WASHINGTON (AP) _ Congress, in the midst of considering a Reagan administration request for extra aid to the Nicaraguan rebels, has heard testimony that the Nicaraguan government illegally helped send cocaine to the United States.

A former official of the leftist government told a House committee Tuesday that the Sandinistas’s drug trafficking was controlled by Tomas Borge, Interior minister and head of the leftist government’s police forces.

And a Reagan administration official told the same House Foreign Affairs narcotics task force that there is evidence of the Sandinista participation in the illegal drug activities.

The hearing came during a campaign by President Reagan to win congressional approval for $100 million in aid to the U.S.-backed Contra guerrillas fighting the leftist Sandinista government.

But Rep. Larry Smith, D-Fla., chairman of the task force, denied the hearing was scheduled to coincide with Reagan’s effort.

″This hearing has been planned for several months and its timing is totally unrelated to the president’s request,″ Smith said.

Jose Alvaro Baldizon Aviles, a former special investigator in Nicaragua’s Interior ministry, defected from Nicaragua last summer, escaping on foot across the border to neighboring Honduras.

He has told his story about alleged Nicaraguan involvement in drug trafficking before, but Tuesday’s appearance was his first testimony to a congressional committee.

The Reagan administration has maintained that Nicaragua is involved in the shipping of cocaine to the United States.

Jon R. Thomas, assistant secretary of state for narcotics issues, told the panel, ″There is evidence suggesting that members of the Sandinista government have not only condoned, but have actively participated in, narcotics trafficking activities.″

Baldizon, testifying in Spanish, said through an interpreter that he first became suspicious in 1982, when Borge ″issued an order that all cocaine, dollars and gold had to be turned in to his office.″

″It was obvious that the confiscated narcotics, gold and dollars were being sent to places not provided for by law and those involved were being set free,″ he told the task force.

Baldizon said he started his own investigation in 1983 after a woman named Jacqueline Lyons Pastora was arrested with four ounces of cocaine.
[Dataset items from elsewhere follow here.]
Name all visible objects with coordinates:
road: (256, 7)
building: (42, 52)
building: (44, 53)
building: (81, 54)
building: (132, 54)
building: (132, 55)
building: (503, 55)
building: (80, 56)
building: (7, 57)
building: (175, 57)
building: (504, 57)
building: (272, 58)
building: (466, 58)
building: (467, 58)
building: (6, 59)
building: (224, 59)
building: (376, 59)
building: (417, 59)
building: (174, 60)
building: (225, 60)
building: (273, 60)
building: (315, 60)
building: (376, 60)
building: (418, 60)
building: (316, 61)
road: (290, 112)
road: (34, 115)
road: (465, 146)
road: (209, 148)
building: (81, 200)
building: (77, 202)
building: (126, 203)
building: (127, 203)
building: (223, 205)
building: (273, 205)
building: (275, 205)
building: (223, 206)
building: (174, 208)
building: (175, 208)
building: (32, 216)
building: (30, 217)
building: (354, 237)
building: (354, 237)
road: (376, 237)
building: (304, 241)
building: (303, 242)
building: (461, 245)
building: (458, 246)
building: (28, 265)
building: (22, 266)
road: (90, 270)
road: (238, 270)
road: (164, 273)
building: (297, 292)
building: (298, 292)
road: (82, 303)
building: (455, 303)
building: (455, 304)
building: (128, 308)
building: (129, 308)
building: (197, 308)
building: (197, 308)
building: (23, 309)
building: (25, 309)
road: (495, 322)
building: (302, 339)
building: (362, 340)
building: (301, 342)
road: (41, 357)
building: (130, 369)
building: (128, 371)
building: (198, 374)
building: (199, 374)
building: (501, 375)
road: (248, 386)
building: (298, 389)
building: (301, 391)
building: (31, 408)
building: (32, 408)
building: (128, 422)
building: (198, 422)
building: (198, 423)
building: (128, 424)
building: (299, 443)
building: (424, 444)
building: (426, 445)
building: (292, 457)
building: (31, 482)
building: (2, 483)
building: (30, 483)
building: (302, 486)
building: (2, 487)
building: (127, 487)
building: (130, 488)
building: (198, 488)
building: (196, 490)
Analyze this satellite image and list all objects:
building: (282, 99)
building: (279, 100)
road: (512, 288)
She said she was working for the government, Baldizon said, and that was why she had the drugs.

″At the conclusion of the investigation, we established that high government officials were involved in cocaine trafficking to Miami,″ Baldizon testified.

He said he turned the investigation’s results over to Borge and was reprimanded because he started an investigation without official sanction. Baldizon said he also was told by Borge that in the future, information about cocaine was to be sent directly to Borge rather than being investigated by Baldizon’s unit.

Two years ago, Baldizon said, he saw internal Ministry documents, which he said confirmed the allegations of involvement in drug trafficking. When he approached Borge to discuss the matter, Baldizon testified, he was told it was being done to make money that would finance espionage operations.